US military to keep around 200 troops in Syria

US military to keep around 200 troops in Syria after pullout
3 min read
22 February, 2019
The announcement comes amid fierce criticism of Trump's decision to withdraw America's 2,000 or so troops from Syria by April, with members of his own Republican Party blasting the move.
Trump is looking to withdraw around 2,000 troops from Syria by April 30 [Getty]

The US military will keep around 200 troops in Syria after President Donald Trump's pullout from the war-torn country, the White House said on Thursday.

"A small peace-keeping group of about 200 will remain in Syria for a period of time," White House spokeswoman Sarah Sanders said.

The announcement comes amid fierce criticism of Trump's decision to withdraw America's 2,000 or so troops from Syria by April 30, with members of his own Republican Party blasting the move.

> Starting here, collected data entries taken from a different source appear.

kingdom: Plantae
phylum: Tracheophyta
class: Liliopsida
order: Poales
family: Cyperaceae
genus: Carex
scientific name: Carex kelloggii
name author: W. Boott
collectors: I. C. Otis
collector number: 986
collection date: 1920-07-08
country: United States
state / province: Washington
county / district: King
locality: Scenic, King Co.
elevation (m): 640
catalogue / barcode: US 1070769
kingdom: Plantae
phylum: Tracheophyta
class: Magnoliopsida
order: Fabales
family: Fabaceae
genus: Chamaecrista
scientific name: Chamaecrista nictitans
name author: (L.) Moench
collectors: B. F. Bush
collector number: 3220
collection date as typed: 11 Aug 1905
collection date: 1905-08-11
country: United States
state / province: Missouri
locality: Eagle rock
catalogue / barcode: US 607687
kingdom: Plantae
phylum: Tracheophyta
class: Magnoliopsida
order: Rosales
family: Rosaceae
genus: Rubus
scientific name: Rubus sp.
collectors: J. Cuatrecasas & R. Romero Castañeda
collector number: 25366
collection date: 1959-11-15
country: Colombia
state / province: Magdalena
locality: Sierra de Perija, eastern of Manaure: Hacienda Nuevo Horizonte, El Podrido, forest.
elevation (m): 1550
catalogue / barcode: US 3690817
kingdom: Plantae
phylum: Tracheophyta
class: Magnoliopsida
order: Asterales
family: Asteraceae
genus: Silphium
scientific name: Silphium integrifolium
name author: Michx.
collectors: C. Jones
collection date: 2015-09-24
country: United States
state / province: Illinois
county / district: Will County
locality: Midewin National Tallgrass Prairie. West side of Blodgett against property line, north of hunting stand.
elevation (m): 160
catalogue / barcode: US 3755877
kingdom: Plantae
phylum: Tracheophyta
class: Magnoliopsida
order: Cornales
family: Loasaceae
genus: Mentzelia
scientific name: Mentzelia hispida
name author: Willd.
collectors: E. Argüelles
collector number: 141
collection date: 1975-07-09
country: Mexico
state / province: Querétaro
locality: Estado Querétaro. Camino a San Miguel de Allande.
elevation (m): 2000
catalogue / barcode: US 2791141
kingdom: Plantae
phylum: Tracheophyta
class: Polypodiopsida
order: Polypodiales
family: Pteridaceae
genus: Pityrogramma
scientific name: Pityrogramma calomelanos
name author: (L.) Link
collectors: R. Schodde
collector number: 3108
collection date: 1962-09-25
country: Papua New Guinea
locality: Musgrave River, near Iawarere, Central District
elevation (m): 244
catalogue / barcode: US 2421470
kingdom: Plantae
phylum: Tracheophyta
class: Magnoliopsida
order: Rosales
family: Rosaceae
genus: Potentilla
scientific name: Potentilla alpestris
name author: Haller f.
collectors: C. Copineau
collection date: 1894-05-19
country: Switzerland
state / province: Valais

In December, Trump declared victory over the Islamic State group in Syria, even though thousands of extremists remain and fighting continues around their last holdout.

Sanders did not provide additional details, but the troops' "peace-keeping" designation could pave the way for European allies to commit forces for such a mission.

Acting Defence Secretary Patrick Shanahan visited Europe last week where he attempted to convince allies to maintain a troop presence in Syria after the US pulls out. But he struggled to persuade other countries why they should risk their forces with America gone.

Politicians grilled Shanahan on Trump's contentious decision on the sidelines of the Munich Security Conference last weekend. Many in Trump's own Republican Party have questioned the wisdom of the move.

According to The Washington Post, Republican Senator Lindsey Graham, the leader of a delegation of lawmakers who had gone to Munich, asked Shanahan if he had told European allies that the US troop presence would be zero by April 30.

"Yes, that's been our direction," Shanahan reportedly said.

"That's the dumbest F***ing idea I've ever heard," Graham told the Post he had responded. 

A US official told AFP that Graham's outrage was aimed more at Trump's withdrawal plans than it was at Shanahan himself. Graham reportedly described a number of possible outcomes for a precipitous US withdrawal, including a Turkish attack on US-backed Kurdish forces and a resurgence of IS.

"If the policy is going to be that we are leaving by April 30, I am now your adversary, not your friend," Graham reportedly told Shanahan. 

Also, earlier on Thursday Trump spoke with Turkish President Recep Erdogan, and the two men discussed Syria, according to a White House summary.

"The two presidents agreed to continue coordinating on the creation of a potential safe zone" in Syria, the readout said.

At the height of its rule, IS imposed its brutal ideology on a territory roughly the size of the United Kingdom, attracting thousands of supporters from abroad.

But the extremists have since lost almost all their territory save for a tiny sliver of around half a square kilometre (a fifth of a square mile) in the eastern Syrian village of Baghouz.

The US-backed Syrian Democratic Forces (SDF) are working towards evacuating civilians remaining in the holdout, so they can polish off the dying IS "caliphate" whether through an assault or a surrender deal.

Syria's Kurds have long demanded the repatriation of foreigners accused of belonging to IS in their custody, but their home countries have been reluctant.